Move the renamed video file into that folder.

For re-runs (file already in AI Library):

Keep the video in its current location and folder — do not move or rename it unless the user explicitly asks to re-categorize.
Overwrite the existing .md file with fresh content.

In both cases, create a matching .md file with the same base name. The structure depends on the classification from step 4:

For short-form videos:

An H1 title: # Video by <creator name>
An H2 subtitle summarizing the video topic
The transcription, cleaned up and formatted nicely with markdown (lists, bold for names/titles, sections where appropriate)
If OCR was performed, an ## On-Screen Text section with the extracted visual content
Extract and highlight key items (game names, restaurant names, tips, people, etc.) rather than dumping raw transcript text.

For talk-or-lecture videos — write an extended summary that a reader could skim in 2-3 minutes to get most of the value:

An H1 title: # <Talk title> — <Speaker name> (use the best available title from the caption, transcription intro, or filename)
A ## TL;DR section: 2-4 sentences stating the thesis and the main conclusion
A ## Outline section: a bulleted list of the major sections/topics in order, each with a one-line description
A ## Key Points section: the 5-10 most important arguments, claims, or ideas, each as a short paragraph with context
A ## Notable Quotes section: 2-5 direct quotes worth remembering, with speaker attribution if there are multiple speakers
A ## Terms & Concepts section (if applicable): definitions of jargon, frameworks, or named concepts introduced in the talk
A ## References section (if applicable): books, papers, people, tools, or prior work cited by the speaker
A ## Q&A Highlights section (if a Q&A is present): the most interesting exchanges, summarized
A ## Takeaways section: 3-5 bullets of actionable or memorable conclusions for the viewer
If OCR was performed, an ## On-Screen Text section with the extracted visual content (slide text is especially valuable for talks)

Do not dump the raw transcript in the talk/lecture format — the extended summary replaces it.

7. Audio export for talks and lectures

For videos classified as talk-or-lecture, also export a tagged MP3 alongside the video and markdown so the talk can be listened to later (e.g., on a phone or in a podcast app). Skip this step for short-form videos.

Output path: same folder and base name as the video, with .mp3 extension (e.g., <brief-description> - <platform> - <creator name> [<video ID>].mp3).

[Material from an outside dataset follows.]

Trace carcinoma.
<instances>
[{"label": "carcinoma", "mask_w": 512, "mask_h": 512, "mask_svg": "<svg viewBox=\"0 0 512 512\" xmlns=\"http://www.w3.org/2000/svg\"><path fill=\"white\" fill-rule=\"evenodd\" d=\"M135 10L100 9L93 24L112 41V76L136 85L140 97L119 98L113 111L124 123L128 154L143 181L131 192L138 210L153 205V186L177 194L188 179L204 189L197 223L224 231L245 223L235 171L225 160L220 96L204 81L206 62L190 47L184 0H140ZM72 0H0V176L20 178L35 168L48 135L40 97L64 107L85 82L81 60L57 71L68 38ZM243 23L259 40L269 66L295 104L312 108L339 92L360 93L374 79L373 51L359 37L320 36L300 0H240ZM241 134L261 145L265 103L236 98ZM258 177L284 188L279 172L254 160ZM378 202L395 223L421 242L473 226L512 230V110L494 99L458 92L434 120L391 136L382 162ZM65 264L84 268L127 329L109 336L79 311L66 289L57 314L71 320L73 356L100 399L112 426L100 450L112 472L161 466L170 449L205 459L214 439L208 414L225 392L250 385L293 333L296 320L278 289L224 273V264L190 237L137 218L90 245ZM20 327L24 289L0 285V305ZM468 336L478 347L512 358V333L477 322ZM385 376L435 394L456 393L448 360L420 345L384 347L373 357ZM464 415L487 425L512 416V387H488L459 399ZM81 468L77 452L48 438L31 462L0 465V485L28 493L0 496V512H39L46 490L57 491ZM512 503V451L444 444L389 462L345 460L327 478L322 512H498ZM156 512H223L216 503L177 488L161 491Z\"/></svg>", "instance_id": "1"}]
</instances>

Use ffmpeg to extract and tag in a single pass:

ffmpeg -i "<video>" -vn -acodec libmp3lame -b:a 128k \
  -metadata title="<talk title>" \
  -metadata artist="<speaker name>" \
  -metadata album_artist="<speaker name>" \
  -metadata album="<series, conference, or platform>" \
  -metadata genre="Speech" \
  -metadata date="<YYYY if known>" \
  -metadata comment="<one-line TL;DR from the markdown>" \
  -id3v2_version 3 \
  "<output>.mp3" -y

Populate the tags from the data already gathered:
- title — the talk title (same as the H1 in the markdown, without the speaker suffix)
- artist / album_artist — the speaker's name (fall back to the creator/channel name from the filename if unknown)
- album — the conference, lecture series, podcast, or platform (e.g., YouTube, TED, Strange Loop 2024). Fall back to the platform prefix from the filename.
- genre — Speech (use Podcast if the source is clearly a podcast episode)
- date — the year, if it can be inferred from the caption or transcription; otherwise omit
- comment — the TL;DR text from the markdown, trimmed to a single line
If ffmpeg fails (e.g., corrupt audio), log the failure and continue with the rest of the pipeline — the markdown summary is still the primary output.

8. Parallel processing

Convert all videos to WAV in parallel (background ffmpeg jobs).
Transcribe all videos in parallel (separate bash calls or subagents).
MP3 exports for talks/lectures can also run in parallel once classification is complete.

9. Report

When finished, print a summary table of all videos processed:

Video	Type	Topic Folder	Outputs	Summary

Type — short-form or talk-or-lecture
Outputs — indicate md for every video, and md + mp3 for talks/lectures

Also list any videos that were skipped (blank audio, errors, etc.).